7. Differentiate yourself

In the world of ecommerce, it is good to be different. There are an insane number of ecommerce businesses now. So how do you differentiate yourself?

Get back to basics. Whether you’re the Amazon of the ecommerce world or you’re just starting out, you must always follow the brand’s principles to help define your positioning. 

You need to realise your selling. It’s more than just the product.  “People don’t want to buy a quarter-inch drill, they want to buy a quarter-inch hole” as Theodore Levitt said.

There is a benefit, concept, or idea behind what you sell. Conveying this with your photography and copy will make you stand out.

8. Offer free shipping in some form

Today more than 74% of shopping carts are abandoned, with 56% ditched because of unexpected cost the customer hadn't anticipated. [J - need reference for this]

Free shipping is becoming the norm as large retailers like ASOS and Amazon have been offering it for a while.

If you do charge for shipping, this should always be shown as early as possible, for example in the website header and/or on product pages, so that it’s not a surprise at checkout. Free shipping solves the technical problem of having to calculate shipping costs before the customer reaches the checkout.

If you don’t have enough margin to offer universal free shipping, add in a threshold, such as “Free shipping over £50”.

This will increase your “Average Order Volume” as most people will add one more item if they are close the the threshold. Great!

9. Set up automatic cart recovery emails

According to the Baymard Institute, 67.45% of online shopping carts are abandoned. So for every 100 customers, 67 of them will bail before giving you their hard earned cash.

Cart recovery emails are automatically sent to customers that have started checkout but not finished. This is a common feature of most ecommerce platforms now and each will let you choose how long to wait before sending the cart recovery email. We recommend around 30 minutes.

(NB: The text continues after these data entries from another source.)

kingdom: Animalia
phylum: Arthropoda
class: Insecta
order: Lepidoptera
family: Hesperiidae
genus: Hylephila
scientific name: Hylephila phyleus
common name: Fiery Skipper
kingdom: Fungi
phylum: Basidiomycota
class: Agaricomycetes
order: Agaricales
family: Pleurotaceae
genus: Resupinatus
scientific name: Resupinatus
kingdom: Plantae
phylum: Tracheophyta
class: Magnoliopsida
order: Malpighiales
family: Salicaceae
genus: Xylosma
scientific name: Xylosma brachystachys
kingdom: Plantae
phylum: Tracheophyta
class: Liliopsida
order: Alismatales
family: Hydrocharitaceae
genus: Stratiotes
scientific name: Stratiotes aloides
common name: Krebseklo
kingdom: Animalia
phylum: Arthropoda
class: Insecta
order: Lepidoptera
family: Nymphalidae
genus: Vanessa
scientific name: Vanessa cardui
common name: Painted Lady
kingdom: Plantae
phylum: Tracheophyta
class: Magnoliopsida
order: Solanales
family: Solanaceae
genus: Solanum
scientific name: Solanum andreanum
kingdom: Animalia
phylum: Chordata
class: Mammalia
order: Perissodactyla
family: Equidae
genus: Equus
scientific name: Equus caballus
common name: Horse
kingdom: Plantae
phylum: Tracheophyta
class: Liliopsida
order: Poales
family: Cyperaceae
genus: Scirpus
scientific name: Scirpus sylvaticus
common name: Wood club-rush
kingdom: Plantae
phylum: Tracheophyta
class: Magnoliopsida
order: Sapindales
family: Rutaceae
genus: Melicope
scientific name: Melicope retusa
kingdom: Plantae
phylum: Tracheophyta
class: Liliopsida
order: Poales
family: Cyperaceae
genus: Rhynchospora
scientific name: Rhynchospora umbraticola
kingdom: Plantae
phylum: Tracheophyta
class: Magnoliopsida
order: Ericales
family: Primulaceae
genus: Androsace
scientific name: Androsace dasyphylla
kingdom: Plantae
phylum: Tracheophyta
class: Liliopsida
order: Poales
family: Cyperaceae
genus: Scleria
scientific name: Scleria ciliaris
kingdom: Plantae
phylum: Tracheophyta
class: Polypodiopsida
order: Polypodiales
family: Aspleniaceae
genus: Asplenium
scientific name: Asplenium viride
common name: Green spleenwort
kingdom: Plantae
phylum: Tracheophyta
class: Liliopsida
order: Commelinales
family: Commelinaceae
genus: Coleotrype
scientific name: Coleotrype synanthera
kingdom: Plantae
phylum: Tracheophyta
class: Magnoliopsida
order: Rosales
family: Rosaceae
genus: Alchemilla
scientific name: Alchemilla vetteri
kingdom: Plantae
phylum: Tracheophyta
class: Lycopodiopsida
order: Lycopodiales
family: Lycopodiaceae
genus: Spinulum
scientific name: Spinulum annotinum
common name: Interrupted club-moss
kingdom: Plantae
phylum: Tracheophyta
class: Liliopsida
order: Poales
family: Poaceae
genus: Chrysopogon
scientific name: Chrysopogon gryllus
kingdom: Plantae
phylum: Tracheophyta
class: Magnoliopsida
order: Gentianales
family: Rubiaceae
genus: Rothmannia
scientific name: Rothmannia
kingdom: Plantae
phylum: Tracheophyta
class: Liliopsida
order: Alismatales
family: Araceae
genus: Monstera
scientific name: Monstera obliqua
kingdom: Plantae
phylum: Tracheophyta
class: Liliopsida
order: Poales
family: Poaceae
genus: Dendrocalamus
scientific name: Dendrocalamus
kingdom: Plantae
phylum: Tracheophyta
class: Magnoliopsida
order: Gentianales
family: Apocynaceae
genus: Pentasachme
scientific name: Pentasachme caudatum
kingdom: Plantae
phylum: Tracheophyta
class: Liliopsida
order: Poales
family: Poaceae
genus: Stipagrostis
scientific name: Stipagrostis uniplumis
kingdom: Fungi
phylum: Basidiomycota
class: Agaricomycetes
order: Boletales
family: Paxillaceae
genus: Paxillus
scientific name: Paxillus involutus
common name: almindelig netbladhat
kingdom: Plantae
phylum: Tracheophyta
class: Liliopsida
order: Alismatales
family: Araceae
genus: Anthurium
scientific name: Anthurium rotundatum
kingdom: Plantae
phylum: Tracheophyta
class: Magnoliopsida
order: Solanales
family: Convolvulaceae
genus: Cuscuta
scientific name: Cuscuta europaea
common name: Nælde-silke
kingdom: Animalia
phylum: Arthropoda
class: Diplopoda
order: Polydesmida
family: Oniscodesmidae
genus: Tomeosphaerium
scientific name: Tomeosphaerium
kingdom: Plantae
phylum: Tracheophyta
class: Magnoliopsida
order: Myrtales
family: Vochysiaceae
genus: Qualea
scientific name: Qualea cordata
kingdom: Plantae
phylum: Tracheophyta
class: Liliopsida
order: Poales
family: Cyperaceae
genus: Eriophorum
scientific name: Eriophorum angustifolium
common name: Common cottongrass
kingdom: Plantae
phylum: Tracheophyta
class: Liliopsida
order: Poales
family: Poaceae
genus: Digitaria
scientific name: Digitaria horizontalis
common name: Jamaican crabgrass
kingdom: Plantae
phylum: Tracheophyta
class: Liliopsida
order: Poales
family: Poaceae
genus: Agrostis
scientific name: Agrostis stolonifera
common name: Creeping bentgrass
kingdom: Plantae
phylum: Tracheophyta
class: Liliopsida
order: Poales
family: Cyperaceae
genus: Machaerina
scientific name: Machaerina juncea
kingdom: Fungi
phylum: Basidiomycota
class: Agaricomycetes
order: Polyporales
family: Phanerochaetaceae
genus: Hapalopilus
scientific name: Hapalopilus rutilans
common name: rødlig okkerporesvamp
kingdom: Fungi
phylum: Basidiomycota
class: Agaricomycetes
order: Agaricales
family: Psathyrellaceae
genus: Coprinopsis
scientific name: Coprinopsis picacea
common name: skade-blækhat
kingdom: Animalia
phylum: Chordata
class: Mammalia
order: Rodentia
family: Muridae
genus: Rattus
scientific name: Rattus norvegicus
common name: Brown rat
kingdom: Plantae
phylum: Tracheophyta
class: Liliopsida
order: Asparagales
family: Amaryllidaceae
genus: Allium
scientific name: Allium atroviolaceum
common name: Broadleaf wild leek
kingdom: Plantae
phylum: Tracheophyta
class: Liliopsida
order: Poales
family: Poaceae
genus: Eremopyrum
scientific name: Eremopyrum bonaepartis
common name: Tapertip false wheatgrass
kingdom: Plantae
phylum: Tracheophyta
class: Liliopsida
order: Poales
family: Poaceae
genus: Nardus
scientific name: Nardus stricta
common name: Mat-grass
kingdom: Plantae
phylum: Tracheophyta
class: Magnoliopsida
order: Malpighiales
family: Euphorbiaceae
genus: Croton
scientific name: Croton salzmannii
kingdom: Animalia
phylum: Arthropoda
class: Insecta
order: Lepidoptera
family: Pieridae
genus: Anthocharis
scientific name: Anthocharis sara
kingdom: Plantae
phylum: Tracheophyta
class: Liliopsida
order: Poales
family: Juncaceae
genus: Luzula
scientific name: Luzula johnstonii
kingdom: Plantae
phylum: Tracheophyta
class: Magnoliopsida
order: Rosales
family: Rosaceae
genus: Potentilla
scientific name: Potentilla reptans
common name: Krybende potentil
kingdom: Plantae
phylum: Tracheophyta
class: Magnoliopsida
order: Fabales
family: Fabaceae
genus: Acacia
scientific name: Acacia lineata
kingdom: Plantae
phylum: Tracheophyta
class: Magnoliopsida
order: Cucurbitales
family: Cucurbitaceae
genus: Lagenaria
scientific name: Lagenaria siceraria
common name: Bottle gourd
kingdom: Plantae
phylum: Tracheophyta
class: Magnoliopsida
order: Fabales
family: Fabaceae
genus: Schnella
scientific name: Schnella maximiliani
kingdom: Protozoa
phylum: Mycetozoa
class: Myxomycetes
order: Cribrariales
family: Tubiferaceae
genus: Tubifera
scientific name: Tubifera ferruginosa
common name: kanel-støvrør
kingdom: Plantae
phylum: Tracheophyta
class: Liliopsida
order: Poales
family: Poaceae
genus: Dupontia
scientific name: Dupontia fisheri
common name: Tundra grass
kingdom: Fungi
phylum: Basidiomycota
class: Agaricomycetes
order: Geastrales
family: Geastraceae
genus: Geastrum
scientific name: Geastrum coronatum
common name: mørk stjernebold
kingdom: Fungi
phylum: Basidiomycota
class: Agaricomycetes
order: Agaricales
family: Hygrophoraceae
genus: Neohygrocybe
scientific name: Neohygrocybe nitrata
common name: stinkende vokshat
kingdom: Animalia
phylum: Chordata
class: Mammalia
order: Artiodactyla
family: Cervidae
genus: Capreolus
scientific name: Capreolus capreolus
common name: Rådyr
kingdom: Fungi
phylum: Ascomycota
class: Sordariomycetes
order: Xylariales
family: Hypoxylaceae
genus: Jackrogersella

It is astonishing how effective cart recovery emails can be. SalesCycle states nearly half of all abandoned cart emails are opened, and over third of those actually lead back to complete purchases. The reason behind this is that often people simply get distracted and forget what they’re doing, so a gentle reminder later on very often closes the sale.

10. Show all upfront costs as early as possible and delivery dates

You need to provide all the information a visitor would need to buy from you as early as possible. The product page is the place to do this. Make sure you don’t miss basic information like:

  • If there are shipping fees, what are they.
  • What is your returns policy.
  • When will the item arrive. If you can’t show this, instead show how soon items are dispatched e.g. ‘Items dispatched next day’

Wrapping up

The price, proposition, product specification and estimated delivery date are the main things people want to know when buying from you. Use the product page to provide this information but also make sure that any selling points, like “Free Shipping on all Orders”, are displayed throughout your site. This means that customers will understand what you offer no matter which page they land on first.

Once you’ve nailed these basics on your ecommerce store, you’re sure to see an increase in your conversion rate. If you already had all ten - well done, next step, world domination!